Today's passage from the Bible In a Year Reading Plan is  Isaiah 7-8; Proverbs 5; Philippians 2
Today's scripture focus is Mark 2:13-17

Mark 2:13-17English Standard Version (ESV)

Jesus Calls Levi

13 He went out again beside the sea, and all the crowd was coming to him, and he was teaching them. 14 And as he passed by, he saw Levi the son of Alphaeus sitting at the tax booth, and he said to him, “Follow me.” And he rose and followed him.
15 And as he reclined at table in his house, many tax collectors and sinners were reclining with Jesus and his disciples, for there were many who followed him. 16 And the scribes of the Pharisees, when they saw that he was eating with sinners and tax collectors, said to his disciples, “Why does he eat with tax collectors and sinners?” 17 And when Jesus heard it, he said to them, “Those who are well have no need of a physician, but those who are sick. I came not to call the righteous, but sinners.”
Accompanying John MacArthur sermon: The Scandal of Grace
Accompanying Robert Rayburn sermon: The Great Divide
Accompanying David Legge sermon: The Savior to Sinners

Yesterday we saw that Jesus had the power and authority to forgive sins.  Our passage today shows us whose sins He forgives - those who know they are sinners, admit they are sinners, and who seek forgiveness from Christ, the only One with authority to forgive sins.

MacArthur:
The glory of the gospel is not that God gives salvation to the people who earn it, or He gives salvation to the people who achieve it, or the people who are good enough, or righteous enough, or holy enough, but He gives salvation to the ungodly and the unholy and the unrighteous who believe in Christ and repent. This is the scandal of grace and it scandalizes every works/righteousness system in existence.

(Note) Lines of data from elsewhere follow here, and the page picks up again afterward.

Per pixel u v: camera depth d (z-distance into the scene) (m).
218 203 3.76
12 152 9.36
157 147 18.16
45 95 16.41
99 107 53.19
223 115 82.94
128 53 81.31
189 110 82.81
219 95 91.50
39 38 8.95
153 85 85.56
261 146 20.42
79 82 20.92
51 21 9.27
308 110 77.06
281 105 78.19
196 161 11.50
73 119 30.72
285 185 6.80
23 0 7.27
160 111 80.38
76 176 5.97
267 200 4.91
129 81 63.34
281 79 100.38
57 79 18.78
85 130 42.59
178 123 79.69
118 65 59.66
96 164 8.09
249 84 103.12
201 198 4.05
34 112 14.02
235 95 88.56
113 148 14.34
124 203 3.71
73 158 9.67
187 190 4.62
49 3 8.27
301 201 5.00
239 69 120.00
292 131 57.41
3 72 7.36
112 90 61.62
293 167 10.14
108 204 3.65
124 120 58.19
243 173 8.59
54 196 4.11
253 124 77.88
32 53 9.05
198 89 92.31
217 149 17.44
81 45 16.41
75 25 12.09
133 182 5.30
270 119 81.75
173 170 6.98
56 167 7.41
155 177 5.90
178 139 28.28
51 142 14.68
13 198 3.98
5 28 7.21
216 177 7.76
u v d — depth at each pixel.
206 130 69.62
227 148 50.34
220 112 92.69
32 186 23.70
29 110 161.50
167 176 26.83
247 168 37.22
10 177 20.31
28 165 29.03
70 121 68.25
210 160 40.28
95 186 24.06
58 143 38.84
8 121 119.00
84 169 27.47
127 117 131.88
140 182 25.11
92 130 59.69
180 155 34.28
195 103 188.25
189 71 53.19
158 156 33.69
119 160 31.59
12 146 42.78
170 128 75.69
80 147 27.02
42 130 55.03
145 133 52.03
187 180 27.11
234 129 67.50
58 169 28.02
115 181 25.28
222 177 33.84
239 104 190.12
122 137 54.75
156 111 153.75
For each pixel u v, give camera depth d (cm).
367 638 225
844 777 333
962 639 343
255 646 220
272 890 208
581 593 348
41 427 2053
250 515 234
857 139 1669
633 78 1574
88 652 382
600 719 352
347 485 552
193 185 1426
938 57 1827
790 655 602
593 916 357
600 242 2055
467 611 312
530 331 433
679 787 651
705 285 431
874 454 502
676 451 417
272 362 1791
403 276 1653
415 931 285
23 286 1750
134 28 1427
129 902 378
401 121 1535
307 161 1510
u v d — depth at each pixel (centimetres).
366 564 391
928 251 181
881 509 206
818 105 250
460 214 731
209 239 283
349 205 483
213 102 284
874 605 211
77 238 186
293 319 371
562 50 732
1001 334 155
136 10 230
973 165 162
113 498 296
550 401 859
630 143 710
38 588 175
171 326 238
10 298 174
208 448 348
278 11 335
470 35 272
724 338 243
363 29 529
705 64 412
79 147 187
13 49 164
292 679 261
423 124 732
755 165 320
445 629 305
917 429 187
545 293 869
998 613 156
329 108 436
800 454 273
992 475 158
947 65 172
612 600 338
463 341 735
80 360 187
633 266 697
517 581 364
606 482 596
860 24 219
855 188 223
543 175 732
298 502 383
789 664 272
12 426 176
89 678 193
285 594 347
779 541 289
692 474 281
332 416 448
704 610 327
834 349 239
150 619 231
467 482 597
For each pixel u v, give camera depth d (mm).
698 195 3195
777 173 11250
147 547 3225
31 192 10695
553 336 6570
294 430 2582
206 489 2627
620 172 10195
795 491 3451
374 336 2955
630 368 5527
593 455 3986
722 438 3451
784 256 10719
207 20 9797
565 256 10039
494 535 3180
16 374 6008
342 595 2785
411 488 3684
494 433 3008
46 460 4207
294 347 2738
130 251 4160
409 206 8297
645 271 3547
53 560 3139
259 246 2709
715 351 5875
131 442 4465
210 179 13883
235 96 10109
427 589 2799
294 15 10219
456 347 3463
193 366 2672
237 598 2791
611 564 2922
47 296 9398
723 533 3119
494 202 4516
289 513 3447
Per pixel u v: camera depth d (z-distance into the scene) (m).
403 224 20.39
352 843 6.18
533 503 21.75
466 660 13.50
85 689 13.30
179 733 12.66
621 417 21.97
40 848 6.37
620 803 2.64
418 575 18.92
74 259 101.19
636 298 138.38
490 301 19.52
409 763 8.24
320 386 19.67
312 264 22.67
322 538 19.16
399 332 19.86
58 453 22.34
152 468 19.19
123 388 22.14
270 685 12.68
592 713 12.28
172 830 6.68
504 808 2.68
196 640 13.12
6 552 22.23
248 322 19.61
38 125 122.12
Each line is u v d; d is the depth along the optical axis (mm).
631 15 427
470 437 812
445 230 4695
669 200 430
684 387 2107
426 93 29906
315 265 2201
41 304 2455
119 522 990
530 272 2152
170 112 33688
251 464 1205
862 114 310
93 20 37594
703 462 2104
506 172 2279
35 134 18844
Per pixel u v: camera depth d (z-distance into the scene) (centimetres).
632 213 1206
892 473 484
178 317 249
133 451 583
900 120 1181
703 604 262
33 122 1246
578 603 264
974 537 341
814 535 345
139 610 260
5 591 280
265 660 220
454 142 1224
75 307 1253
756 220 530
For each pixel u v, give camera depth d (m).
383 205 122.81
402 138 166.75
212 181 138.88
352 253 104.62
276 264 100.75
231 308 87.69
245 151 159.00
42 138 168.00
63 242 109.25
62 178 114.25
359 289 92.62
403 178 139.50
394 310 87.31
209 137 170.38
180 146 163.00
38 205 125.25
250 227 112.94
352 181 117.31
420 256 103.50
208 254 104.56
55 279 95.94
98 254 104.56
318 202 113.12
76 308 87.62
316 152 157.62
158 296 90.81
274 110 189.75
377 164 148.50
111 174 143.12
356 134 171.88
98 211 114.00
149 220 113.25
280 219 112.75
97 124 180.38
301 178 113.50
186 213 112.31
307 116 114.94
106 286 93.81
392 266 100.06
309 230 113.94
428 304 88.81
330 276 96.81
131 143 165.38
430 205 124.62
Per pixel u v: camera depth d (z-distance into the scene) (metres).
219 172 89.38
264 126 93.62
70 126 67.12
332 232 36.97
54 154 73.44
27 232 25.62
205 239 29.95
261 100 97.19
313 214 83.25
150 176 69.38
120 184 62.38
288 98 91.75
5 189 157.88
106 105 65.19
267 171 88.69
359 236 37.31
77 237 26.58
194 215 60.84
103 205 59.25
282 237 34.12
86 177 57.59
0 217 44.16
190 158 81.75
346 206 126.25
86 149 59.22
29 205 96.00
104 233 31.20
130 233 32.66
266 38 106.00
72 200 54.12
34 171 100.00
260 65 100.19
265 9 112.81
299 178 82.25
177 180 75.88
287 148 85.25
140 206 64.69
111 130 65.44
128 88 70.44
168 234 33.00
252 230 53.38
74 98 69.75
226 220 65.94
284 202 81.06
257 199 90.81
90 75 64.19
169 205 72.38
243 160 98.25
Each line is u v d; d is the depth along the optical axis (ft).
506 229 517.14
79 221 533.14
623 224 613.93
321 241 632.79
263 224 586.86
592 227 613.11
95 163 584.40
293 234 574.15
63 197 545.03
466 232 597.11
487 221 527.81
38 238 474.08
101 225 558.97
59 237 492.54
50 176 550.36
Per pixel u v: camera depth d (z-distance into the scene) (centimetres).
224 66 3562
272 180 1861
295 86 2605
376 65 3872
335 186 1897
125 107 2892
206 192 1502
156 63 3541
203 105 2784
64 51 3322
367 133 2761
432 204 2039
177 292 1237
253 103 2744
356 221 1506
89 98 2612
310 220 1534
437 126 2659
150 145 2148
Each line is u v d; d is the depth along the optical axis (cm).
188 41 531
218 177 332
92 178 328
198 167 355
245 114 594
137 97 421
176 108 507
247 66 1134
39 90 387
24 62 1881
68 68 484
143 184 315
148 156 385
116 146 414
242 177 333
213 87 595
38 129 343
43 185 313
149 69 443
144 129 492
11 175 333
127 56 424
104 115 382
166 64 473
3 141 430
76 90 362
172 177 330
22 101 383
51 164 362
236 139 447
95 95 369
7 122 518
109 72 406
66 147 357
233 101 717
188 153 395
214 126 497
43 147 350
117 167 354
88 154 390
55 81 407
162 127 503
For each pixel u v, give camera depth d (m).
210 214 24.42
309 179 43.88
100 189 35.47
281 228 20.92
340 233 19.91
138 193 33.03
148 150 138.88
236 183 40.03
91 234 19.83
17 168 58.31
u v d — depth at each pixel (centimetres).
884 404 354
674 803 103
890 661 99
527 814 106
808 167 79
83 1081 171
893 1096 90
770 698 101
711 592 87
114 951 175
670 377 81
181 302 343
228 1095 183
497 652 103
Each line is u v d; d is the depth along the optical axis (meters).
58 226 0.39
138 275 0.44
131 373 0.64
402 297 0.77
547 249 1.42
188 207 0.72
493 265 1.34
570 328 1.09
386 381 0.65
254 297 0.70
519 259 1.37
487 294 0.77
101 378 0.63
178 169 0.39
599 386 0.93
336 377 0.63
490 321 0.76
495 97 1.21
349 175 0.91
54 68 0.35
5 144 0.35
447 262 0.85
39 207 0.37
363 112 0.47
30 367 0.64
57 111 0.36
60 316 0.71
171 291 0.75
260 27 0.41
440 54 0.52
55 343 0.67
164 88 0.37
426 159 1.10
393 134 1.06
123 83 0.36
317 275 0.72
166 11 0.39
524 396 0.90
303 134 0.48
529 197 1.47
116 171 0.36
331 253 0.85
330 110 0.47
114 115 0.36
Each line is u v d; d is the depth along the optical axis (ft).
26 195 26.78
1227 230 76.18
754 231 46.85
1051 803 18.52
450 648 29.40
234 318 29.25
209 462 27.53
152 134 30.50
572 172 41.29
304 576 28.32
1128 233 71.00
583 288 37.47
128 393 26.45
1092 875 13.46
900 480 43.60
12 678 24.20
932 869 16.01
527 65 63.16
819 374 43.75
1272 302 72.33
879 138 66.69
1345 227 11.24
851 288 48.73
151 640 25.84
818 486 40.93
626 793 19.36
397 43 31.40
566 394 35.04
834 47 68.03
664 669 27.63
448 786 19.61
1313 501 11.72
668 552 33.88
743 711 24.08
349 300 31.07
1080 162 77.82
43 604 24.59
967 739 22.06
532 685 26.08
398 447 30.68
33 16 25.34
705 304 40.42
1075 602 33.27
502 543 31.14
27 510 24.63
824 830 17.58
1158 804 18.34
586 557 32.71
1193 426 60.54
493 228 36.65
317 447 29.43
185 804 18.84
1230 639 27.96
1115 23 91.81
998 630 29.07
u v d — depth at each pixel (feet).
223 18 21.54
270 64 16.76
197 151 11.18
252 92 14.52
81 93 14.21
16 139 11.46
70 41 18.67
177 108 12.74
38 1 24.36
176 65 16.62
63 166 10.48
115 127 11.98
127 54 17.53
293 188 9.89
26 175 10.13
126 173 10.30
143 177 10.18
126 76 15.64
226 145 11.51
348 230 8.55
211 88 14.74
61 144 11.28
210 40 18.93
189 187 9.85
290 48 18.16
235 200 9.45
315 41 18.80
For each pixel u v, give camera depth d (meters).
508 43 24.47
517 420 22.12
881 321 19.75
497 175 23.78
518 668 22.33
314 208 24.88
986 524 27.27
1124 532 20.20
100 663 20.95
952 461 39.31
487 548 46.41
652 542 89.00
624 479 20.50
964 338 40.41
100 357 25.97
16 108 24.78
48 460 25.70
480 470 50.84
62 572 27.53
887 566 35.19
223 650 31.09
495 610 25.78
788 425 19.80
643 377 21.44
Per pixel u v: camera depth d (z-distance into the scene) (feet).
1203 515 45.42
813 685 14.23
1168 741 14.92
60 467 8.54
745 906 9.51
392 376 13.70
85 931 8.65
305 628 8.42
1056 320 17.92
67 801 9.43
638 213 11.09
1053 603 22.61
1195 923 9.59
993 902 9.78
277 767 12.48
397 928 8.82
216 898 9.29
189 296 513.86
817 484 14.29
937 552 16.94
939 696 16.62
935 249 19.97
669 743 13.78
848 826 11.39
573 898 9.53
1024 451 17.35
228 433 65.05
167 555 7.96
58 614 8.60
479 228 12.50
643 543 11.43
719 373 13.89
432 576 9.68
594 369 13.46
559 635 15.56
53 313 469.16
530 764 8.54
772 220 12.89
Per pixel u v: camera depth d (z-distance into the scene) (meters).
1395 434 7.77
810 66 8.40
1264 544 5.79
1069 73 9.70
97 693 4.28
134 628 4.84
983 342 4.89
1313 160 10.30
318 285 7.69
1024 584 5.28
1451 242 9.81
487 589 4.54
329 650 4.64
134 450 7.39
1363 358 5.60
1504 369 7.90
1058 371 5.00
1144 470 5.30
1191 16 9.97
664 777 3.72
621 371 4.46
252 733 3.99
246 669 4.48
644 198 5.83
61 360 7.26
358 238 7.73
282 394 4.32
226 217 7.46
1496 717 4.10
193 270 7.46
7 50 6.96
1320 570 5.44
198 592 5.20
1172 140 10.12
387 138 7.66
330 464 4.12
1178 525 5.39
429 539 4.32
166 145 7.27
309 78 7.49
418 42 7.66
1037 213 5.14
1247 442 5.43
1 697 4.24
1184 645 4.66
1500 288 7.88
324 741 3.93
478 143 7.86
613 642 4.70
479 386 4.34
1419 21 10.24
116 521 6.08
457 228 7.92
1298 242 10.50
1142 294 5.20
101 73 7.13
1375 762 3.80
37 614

It is the difference between the true gospel and all other religions.
At this point, Judaism had evolved into a system of works.  You earned your salvation by your own self effort and your own righteousness.  Jesus' message required them to admit they were sinners, and they were too righteous for that.

In fact, the most derogatory thing they could say about Jesus was to say that He was a friend of sinners.  After all, He called a tax collector to be His disciple!  A tax collector!  The lowest of the low.  A Jew, who has sold out his own people, extorting money from them to feed the coffers of the Romans, and line his own pockets in the process.  A tax collector was the worst sort of the worst.  And Jesus calls him - Levi.  Who is actually Matthew.  We don't have a record of Jesus changing Levi's name to Matthew in scripture.  Perhaps Levi/Matthew changed it himself in order to distance himself from his past.

Jesus commands Levi/Matthew to follow him.  MacArthur points out something that is so obvious, I've always missed it.  Jesus called Matthew because He knew what was in his heart.

Now this is an explicit command and it is immediately obeyed. The commands assume something. What it assumes is that Jesus knows his heart, right? John 2:25, "Nobody needed to tell Jesus what was in the heart of a man because He knew what was in the heart of a man,"
omniscience. He knew it was in his heart.

Now remember, Capernaum is Jesus' home base. This guy's a high-profile resident of Capernaum. He has heard Jesus preach. He's well aware of His power, well aware of His message. It has found a place in His heart. He is a repenter by the work of God. He is a believer by the work of God. He has a heart that the Lord has changed. Jesus knows that. This is an illustration of omniscience. And He says, "Follow Me."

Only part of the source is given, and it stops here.